За этими словами стоит подвиг, и я знаю, что это не пустые слова, и если бы Костя написал, что действительно он или кто-то из его родственников нуждается в помощи, то Рафи попытался бы эту помощь оказать и, скорее всего, смог бы в итоге как-то это сделать. Что-то подобное уже было: Рафи приезжал ко мне, делая огромный крюк и наматывая множество лишних километров, чтобы просто передать мою гуманитарную посылку жителю Донецка.
Глава 8
Зона боевых действий
За окном ранняя весна пятнадцатого года – самое начало марта. Синоптики, если вы еще им верите, обещают, что этот месяц будет теплым. У меня выходной, и я нахожусь дома – такая возможность есть далеко не каждые субботу и воскресенье. Звонит телефон – это с работы: мне сообщают, что завтра мы выезжаем в Донецк, где в результате аварии на шахте погибли шахтёры.
Первая мысль, что приходит в голову, – надо сообщить супруге эту новость. Я откровенно обманываю ее и говорю, что раз нас направляют в Донецк, значит, там спокойно, иначе никто никого никогда не отправил бы. На самом деле ситуация немного другая.

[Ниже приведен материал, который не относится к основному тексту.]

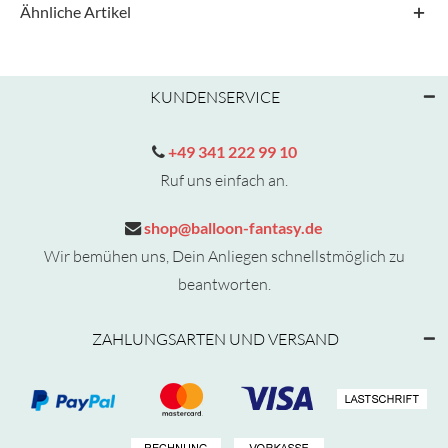
Ähnliche Artikel
KUNDENSERVICE
+49 341 222 99 10
Ruf uns einfach an.
shop@balloon-fantasy.de
Wir bemühen uns, Dein Anliegen schnellstmöglich zu
beantworten.
ZAHLUNGSARTEN UND VERSAND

Звоню брату и предупреждаю его, что завтра уезжаю в Донбасс и буду не на связи.
В телефонном режиме уточняю информацию, и мне сообщают, что прибываем в подразделение к трем часам утра, а в пять часов выезжаем. С нами едут коллеги из Москвы – наше руководство, или кураторы. Слово «кураторы» подходит лучше.

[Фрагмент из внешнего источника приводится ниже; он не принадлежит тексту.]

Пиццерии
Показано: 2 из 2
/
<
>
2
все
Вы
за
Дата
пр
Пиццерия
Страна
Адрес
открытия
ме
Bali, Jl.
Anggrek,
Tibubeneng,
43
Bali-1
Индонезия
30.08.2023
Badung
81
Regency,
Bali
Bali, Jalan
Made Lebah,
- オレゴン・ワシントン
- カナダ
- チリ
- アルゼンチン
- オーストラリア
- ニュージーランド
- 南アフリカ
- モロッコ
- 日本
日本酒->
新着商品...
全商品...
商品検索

Из нашего подразделения едут только мужчины, которых немного – всего пять человек: начальник, его заместитель, психотерапевт и мой настоящий боевой товарищ Павел Долгов, водитель Александр Юлианович (Юлианыч – так зовут его коллеги) и я.

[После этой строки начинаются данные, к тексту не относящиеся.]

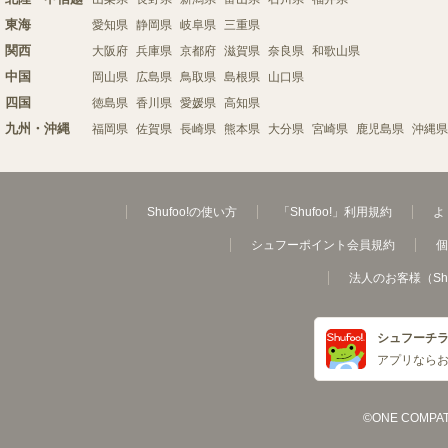
東海
愛知県
静岡県
岐阜県
三重県
関西
大阪府
兵庫県
京都府
滋賀県
奈良県
和歌山県
中国
岡山県
広島県
鳥取県
島根県
山口県
四国
徳島県
香川県
愛媛県
高知県
九州・沖縄
福岡県
佐賀県
長崎県
熊本県
大分県
宮崎県
鹿児島県
沖縄県
Shufoo!の使い方
「Shufoo!」利用規約
よ
シュフーポイント会員規約
個
法人のお客様（Sh
シュフーチ
アプリなら
©ONE COMPATH C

Необходимость выезда в Донбасс поставила в очередной раз острый вопрос о дефиците психологов-мужчин. Наше подразделение почти полностью состоит из психологов-женщин – многие из них хорошие специалисты, но по очередному решению сверху женщин отправлять в подобные места нельзя. Едут только мужчины. Всевозможными погрузками и разгрузками, ремонтными работами, расчисткой снега на крыше нашего здания – всем этим занимаются только психологи-мужчины. Я не говорю о том, что психологи-женщины пусть тоже лезут на крышу и чистят там снег – речь о том, что нужно увеличить количество психологов-мужчин. Это даже логично. Понятно, что при очередной, например, разгрузке какого-нибудь оборудования начальник и его заместитель не будут таскать пыльные и тяжелые коробки, тем самым количество грузчиков и носильщиков в нашем лице сводится к нескольким единицам.
У каждого сотрудника есть свой «тревожный» рюкзак – размером он вполовину среднестатистического человеческого роста. В рюкзаке есть все: спальный мешок, запас продуктов, комплект одежды, комплект униформы, сменная обувь и прочие радости жизни. По какой-то совершенно нелепой и абсолютно нелогичной традиции вещмешки женщин всегда таскают на себе мужчины. Берешь на одно плечо свой, на другое – мешок психолога-женщины. Есть, конечно, психологи-женщины, которые будут тянуть свою ношу сами, скрипя зубами от напряжения и тяжести. Но обычно подходишь к ним и все же забираешь их вещмешок – тут и обсуждать нечего. Но большая часть стараются следовать удобной традиции, чтоб их же «тревожный» рюкзак принесли и унесли, как это делают послушные и услужливые грузчики. В какой-то момент я замечаю, что это становится нормой и тебе даже не говорят простое человеческое «спасибо».